The board of directors will compromise proportional members from Aon and Willis Towers Watson’s current directors.

“The combination of Willis Towers Watson and Aon is a natural next step in our journey to better serve our clients in the areas of people, risk and capital,” said Willis Towers Watson CEO John Haley. “This transaction accelerates that journey by providing our combined teams the opportunity to drive innovation more quickly and deliver more value.”

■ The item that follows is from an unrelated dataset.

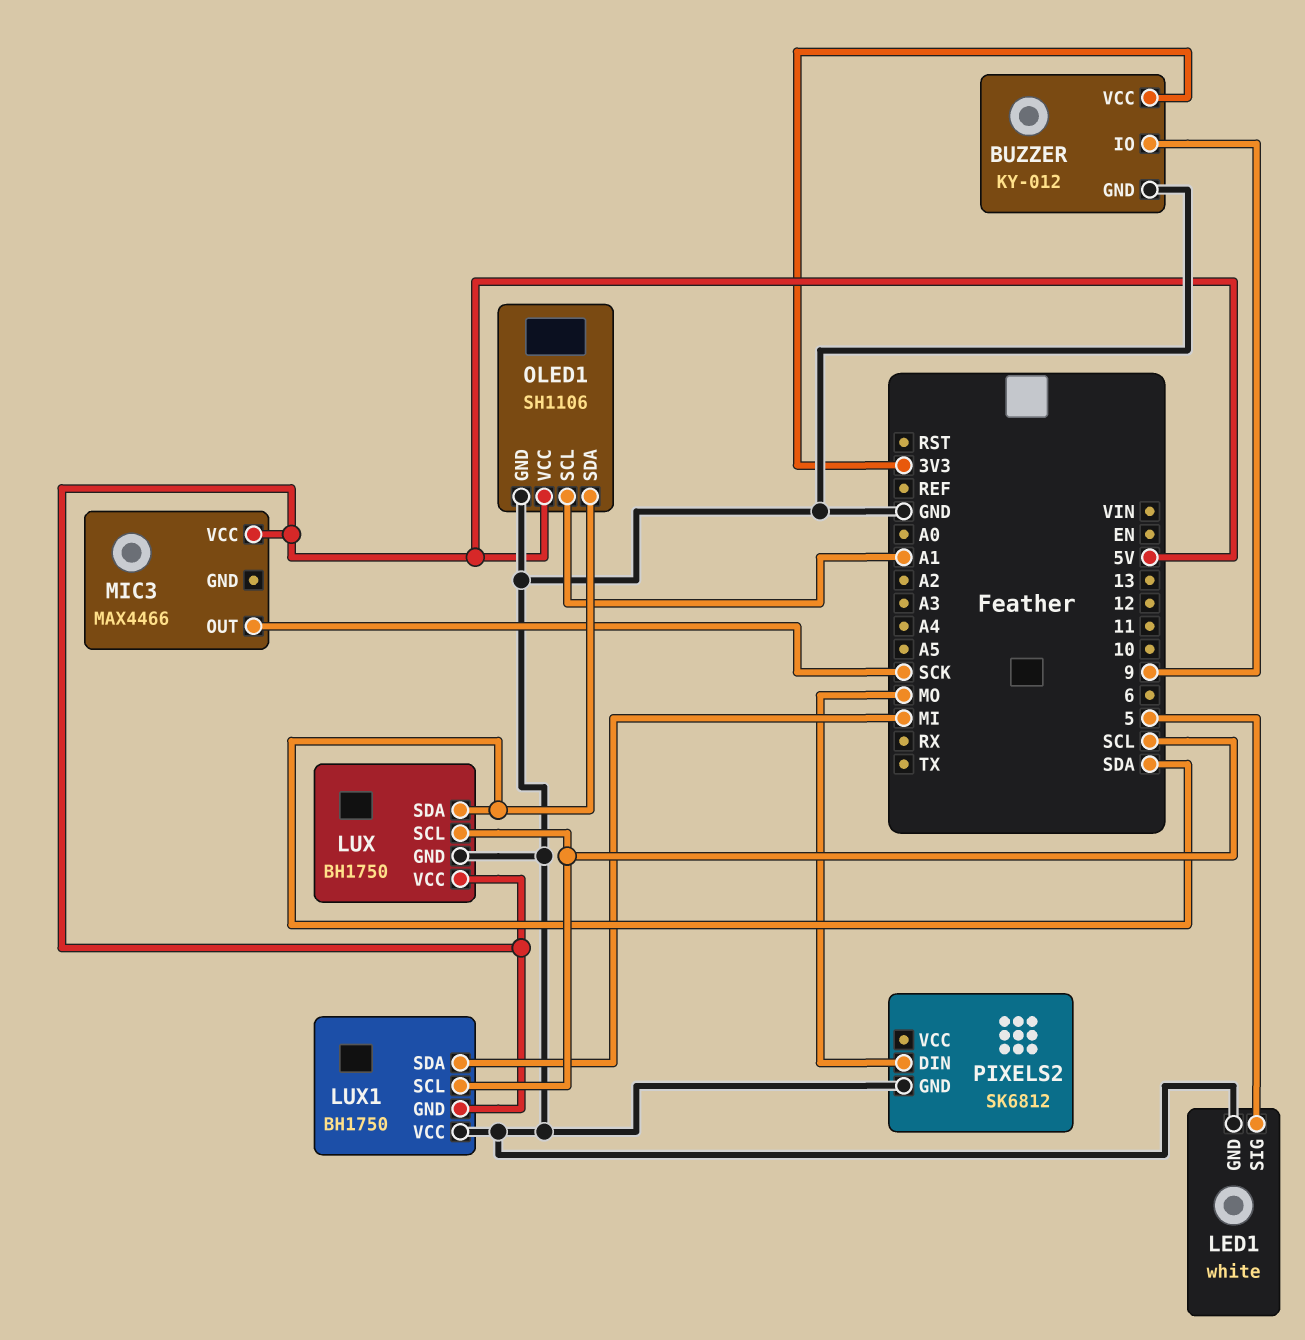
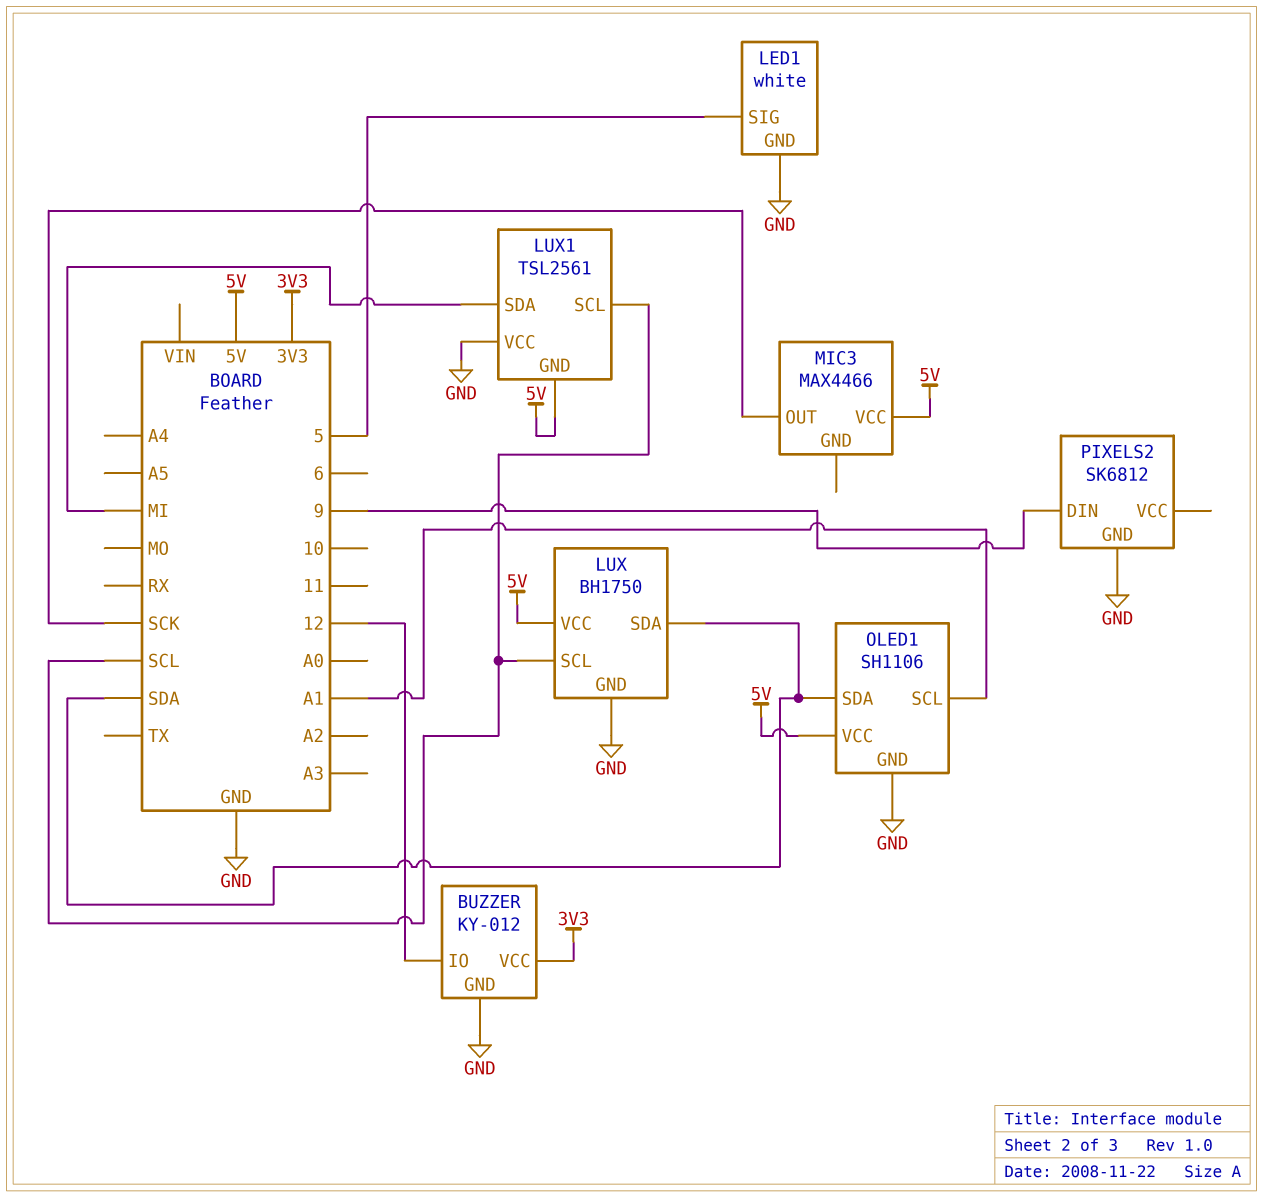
BUZZER pin IO: 9 -> 12
LUX1: BH1750 -> TSL2561
PIXELS2 pin DIN: MO -> 9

“This combination will create a more innovative platform capable of delivering better outcomes for all stakeholders, including clients, colleagues, partners and investors,” said Aon CEO Greg Case. “Our world-class expertise across risk, retirement and health will accelerate the creation of new solutions that more efficiently match capital with unmet client needs in high-growth areas like cyber, delegated investments, intellectual property, climate risk and health solutions.”

The two companies expect savings of $267m in the first full year of the combination, $600m in the second and $800m in the third.

According to the firms, the rationale came to these points:

  • Combine two highly complementary businesses into a technology-enabled global platform;
  • Provide opportunity to expand and further accelerate execution against the existing Aon United and Willis Towers Watson growth strategies;
  • Drive year one earnings accretion to Aon adjusted EPS with free cash flow accretion of more than 10% after full realisation of savings, expected to be $800m;
  • Commitment to long-term financial goals of mid-single digit or greater organic revenue growth and double-digit free cash flow growth, and
  • Gain a strong balance sheet and commit to disciplined capital management.

Close to exactly a year prior, the deal was set to be abandoned.